GCN5 is a critical transcriptional co-activator and is the defining member of a large superfamily of N-acetyltransferases. GCN5 catalyzes the transfer of an acetyl group from acetyl-CoA to the epsilon-amino of lysine 14 within the core H3 histone protein. Previous biochemical analyses have indicated a fully ordered kinetic mechanism. Recent structural studies have implicated several conserved residues in catalysis and substrate binding. Here the roles of Glu-173, His-145, and Asp-214 in yeast GCN5 have been evaluated using site-directed mutagenesis, steady state and pre-steady state kinetics, pH analysis, isotope partitioning, and equilibrium binding studies.

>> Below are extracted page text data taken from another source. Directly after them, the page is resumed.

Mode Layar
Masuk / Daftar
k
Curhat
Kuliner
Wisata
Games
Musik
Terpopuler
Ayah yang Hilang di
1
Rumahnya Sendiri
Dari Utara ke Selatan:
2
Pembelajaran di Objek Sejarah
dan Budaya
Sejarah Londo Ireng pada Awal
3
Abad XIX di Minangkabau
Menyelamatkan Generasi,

The results with wild type and E173Q, H145A, and D214A mutants are consistent with chemical catalysis being rate-determining in turnover. All mutants exhibited K(d) values (3.5-8.5 microm) for AcCoA that were similar to wild type enzyme, indicating no functional role for these residues in AcCoA binding. The E173Q mutant demonstrated a approximately 500-600-fold decreases in k(cat) and k(cat)/K(m),(H3), consistent with Glu-173 acting as the general base catalyst as proposed previously. No significant effect was observed on substrate binding steps. His-145 was identified as a residue in the peptide binding cleft that must be unprotonated (pK(a) = 5.8) for peptide binding and likely hydrogen-bonds to the Ser-10 hydroxyl of histone H3. His-145 also contributes to lowering the pK(a) value (by 0.8 units) of general base Glu-173 through a water-mediated hydrogen bond to the carboxylate side chain. Analysis of D214A revealed an obligate protein isomerization step that occurs after AcCoA binding and permits efficient peptide binding. Asp-214 is part of a conformationally flexible loop that mediates the isomerization by stabilizing distinct conformers of the protein.